CBS News' Dean Reynolds may get in hot water with his mainstream media associates for doing the unforgivable: He's committed the truth. On CBS's "From the Road" blog yesterday, Reynolds wrote, "Reporter's Notebook: Seeing How The Other Half Lives." The reporter recently switched from covering Barack Obama's campaign to that of John McCain. His rumination includes these interesting tidbits:
The (Obama) national headquarters in Chicago airily dismisses complaints from journalists wondering why a schedule cannot be printed up or at least e-mailed in time to make coverage plans. Nor is there much sympathy for those of us who report for a newscast that airs in the early evening hours. Our shows place a premium on live reporting from the scene of campaign events. But this campaign can often be found in the air and flying around at the time the "CBS Evening News with Katie Couric" is broadcast. I suspect there is a feeling within the Obama campaign that the broadcast networks are less influential in the age of the internet and thus needn't be accomodated as in the days of yore. Even if it's true, they are only hurting themselves by dissing audiences that run in the tens of millions every night.

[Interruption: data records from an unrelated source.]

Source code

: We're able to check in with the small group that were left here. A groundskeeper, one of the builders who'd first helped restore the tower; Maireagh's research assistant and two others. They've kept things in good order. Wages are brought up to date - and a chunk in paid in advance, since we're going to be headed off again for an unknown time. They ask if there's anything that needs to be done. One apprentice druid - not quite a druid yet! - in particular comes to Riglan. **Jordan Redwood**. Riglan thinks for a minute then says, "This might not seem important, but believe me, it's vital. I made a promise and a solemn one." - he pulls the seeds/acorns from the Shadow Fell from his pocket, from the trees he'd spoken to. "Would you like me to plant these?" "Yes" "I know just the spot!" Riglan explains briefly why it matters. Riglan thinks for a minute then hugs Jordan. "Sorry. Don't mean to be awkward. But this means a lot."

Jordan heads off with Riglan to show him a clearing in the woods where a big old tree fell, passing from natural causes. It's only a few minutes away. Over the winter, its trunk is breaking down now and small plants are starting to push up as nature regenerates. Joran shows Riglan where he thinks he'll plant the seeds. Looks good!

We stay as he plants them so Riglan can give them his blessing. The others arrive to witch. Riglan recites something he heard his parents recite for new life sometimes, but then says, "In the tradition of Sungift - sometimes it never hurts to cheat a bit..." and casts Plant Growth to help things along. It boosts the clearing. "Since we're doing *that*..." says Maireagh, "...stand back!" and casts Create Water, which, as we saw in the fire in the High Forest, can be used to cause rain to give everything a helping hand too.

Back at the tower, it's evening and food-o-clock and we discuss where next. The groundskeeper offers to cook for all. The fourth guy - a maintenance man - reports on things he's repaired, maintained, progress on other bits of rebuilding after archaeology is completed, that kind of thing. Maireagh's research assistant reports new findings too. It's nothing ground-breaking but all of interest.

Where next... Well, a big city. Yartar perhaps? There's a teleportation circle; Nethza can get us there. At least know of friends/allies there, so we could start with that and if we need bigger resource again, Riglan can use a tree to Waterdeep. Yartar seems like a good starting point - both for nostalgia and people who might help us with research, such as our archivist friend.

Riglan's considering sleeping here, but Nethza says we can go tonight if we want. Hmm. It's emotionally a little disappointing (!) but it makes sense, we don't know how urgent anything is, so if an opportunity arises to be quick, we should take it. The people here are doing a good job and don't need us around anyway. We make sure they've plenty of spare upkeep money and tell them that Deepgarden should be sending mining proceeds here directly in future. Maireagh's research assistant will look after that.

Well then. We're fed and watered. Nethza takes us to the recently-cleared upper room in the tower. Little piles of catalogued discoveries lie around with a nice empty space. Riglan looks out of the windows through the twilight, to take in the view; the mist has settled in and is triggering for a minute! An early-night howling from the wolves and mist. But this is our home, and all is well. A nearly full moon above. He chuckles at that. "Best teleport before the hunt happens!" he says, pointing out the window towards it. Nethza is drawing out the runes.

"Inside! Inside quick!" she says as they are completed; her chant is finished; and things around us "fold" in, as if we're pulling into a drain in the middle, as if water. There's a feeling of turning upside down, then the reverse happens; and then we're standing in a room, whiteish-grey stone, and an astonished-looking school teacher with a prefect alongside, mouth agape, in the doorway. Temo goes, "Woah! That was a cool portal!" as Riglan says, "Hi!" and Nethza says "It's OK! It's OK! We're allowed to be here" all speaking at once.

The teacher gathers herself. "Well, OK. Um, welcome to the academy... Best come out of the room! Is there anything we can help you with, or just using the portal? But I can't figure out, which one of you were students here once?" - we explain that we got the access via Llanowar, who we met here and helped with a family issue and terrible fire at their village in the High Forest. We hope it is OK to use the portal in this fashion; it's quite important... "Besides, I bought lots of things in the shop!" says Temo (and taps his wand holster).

The McCain folks are more helpful and generally friendly. The schedules are printed on actual books you can hold in your hand, read, and then plan accordingly. The press aides are more knowledgeable and useful to us in the news media. The events are designed with a better eye, and for the simple needs of the press corps. When he is available, John McCain is friendly and loquacious. Obama holds news conferences, but seldom banters with the reporters who've been following him for thousands of miles around the country. Go figure.
The McCain campaign plane is better than Obama's, which is cramped, uncomfortable and smells terrible most of the time. Somehow the McCain folks manage to keep their charter clean, even where the press is seated.
Obama's headquarters airily dismissing complaints isn't unexpected. After all, he is "The One." But in a period when linking Obama to unreconstructed terrorist Bill Ayers carries "a racially tinged subtext" according to the Associated Press and McCain's designation of Obama as "that one" caused "some in the African-American community to accuse McCain of racism," Reynolds has got to know that reporting Obama's campaign plane stinks is going to cause, well, a stink.
Reynolds' peers will not be pleased. He may have to validate his membership in the MSM Club with some strident anti-McCain coverage. I mean, even more than the standard strident anti-McCain coverage.